– Семь, семь как есть. Три настоящих дезертира, нашел на станции, аж у Гибуличах. – Дядька Сашка махнул рукой, обозначая баснословную даль, куда занесла его готовность помочь авторитетному родственнику. – А другим троим дал те шинелки, что ты выкинул с конюшни. Вонючие больно, лежалые.
Витольд тронул отца за рукав: мол, три да три – это не семь. Витольд отмахнулся – такая у него грамотность.
– Повтори, – потребовал Ромуальд.
Сашка кивнул и быстро близко к тексту задания изложил план на сегодняшнюю ночь: явиться перед рассветом сюда, в кузню, запалить два факела и ими размахивать, кричать погромче про народ, про буржуев-мироедов, потом идти к главному зданию во Дворец с криками через Гуриновичи. Там встретить дезертиров у флигеля Сивенкова и все камни – в оранжерею! Пусть будет похоже на тот давний зимний случай. Но злее. Если кто присоединится, не отгонять, с собой брать и не давать расходиться. Ничего ни в коем случае не подпалить, не входить в раж, а то… И как только Ромуальд Северинович с Витольдом выскочат на широкое крыльцо из господского дома, шмальнут из револьвера в воздух, с недовольным матом и бессильными угрозами отступить в темноту. И на лодке обратно на место, к мельнице Кивляка.
– У Кивляка и рассчитаемся, – сказал Ромуальд.
Дед Сашка вздохнул, в том смысле, что неплохо было бы и авансу немного за уже проделанную работу. Пан Порхневич только ухмыльнулся в ответ – вам дай сейчас, кинетесь к Волчуновичу на бимбер, так что после этого от имения и головешек не останется.

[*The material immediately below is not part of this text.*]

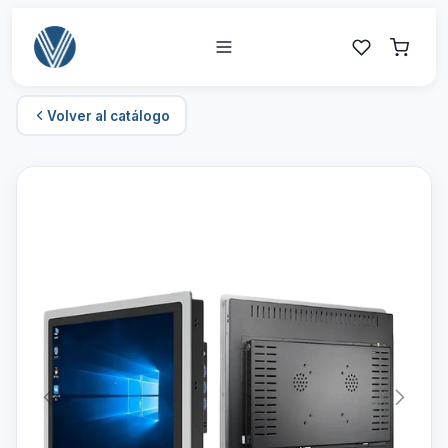
Volver al catálogo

В принципе с оценкой ситуации бригадир потемкинских погромщиков был согласен, но натура тосковала по авансу. Угрюмо кивал: ладно, подождем.
– Дезертиры не подведут?
– Не, – отмахнулся Сашка, – кожа да кости, мухи не обидят, только что глотки луженые на митингах. Домой бягуть, там снова слых прошел – подтверждение на землю. Разбирать, мол, дозволяется, что от бар лишняя.
Ромуальд Северинович показал Сашке громадный кулак, которому сам Повх мог бы учтиво поклониться. Сашка понимающе кивнул и подмигнул Витольду, помалкивавшему рядом, мотая на отсутствующий ус сложную науку деревенского коварства.
– А мужики?
Сашка сделал вопросительное лицо: мол, что мужики? Однако быстро понял, что имеется в виду.

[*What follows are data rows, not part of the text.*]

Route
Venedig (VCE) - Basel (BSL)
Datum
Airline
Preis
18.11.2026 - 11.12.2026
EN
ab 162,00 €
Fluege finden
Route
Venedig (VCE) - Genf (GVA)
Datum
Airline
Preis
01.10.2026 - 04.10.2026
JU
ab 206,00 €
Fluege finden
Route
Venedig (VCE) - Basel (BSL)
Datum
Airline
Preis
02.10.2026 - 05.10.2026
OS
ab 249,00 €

– Не, дальние мужики, з-за Сынковичей, дурнее своих коров. Говорено было с ними – не, говорят, бунтовать отказываемся.
– Ты объяснил, что для вида?
– Говорю – деревянные, как те тополя. Сивенков, можа, ведает кого, да он…
– Да, – кивнул Ромуальд, Сивенков сам был в заговоре. Только фельдшер Касьян из разумных жителей Дворца был не посвящен, пусть потом подозревает, когда уж все бумаги подпишутся. Да он все сообразит и промолчит.
Решил пан Порхневич местных мужиков к делу специально не привлекать, обойтись «заезжими гастролерами», правда, то, что переговоры с «труппой» были поручены Сашке, немного настораживало. Сам втесался в дело, не отпихнешь.
Ромуальд Северинович спешил и нервничал. Жизнь в стране совсем расшаталась. Даже в здешних устойчивых местах стали мелькать тени сомнений: что? как? Арендаторы стали высказывать глупые и вредные мысли: а по правде ли их каждый год обдирают, не поменять ли договора? Даже Кивляк, злыдня с белыми веками и кулаками ниже колен, опять возобновил свой мукомольный ропот. Так он и не рассчитался за бельгийскую машину. Ромуальд Северинович специально у него на ближней мельнице сделал стоянку диверсионной бригады, чтобы в случае чего мельник не вылез с разоблачениями. Пришлось обещать и некоторое скощение долга. Кивляка надо было очень даже держать в кулаке, он сидел себе вдоль извилистой Чары еще укромнее самого пана Порхневича; если не знать особой тропки, так и не доберешься, а речка бобрами перегорожена в трех местах, отчего разливное, гнилое мелководье, никакая лодка не плывет. Дед Сашка как-то сболтнул, что Кивляк с бобрами этими в унии.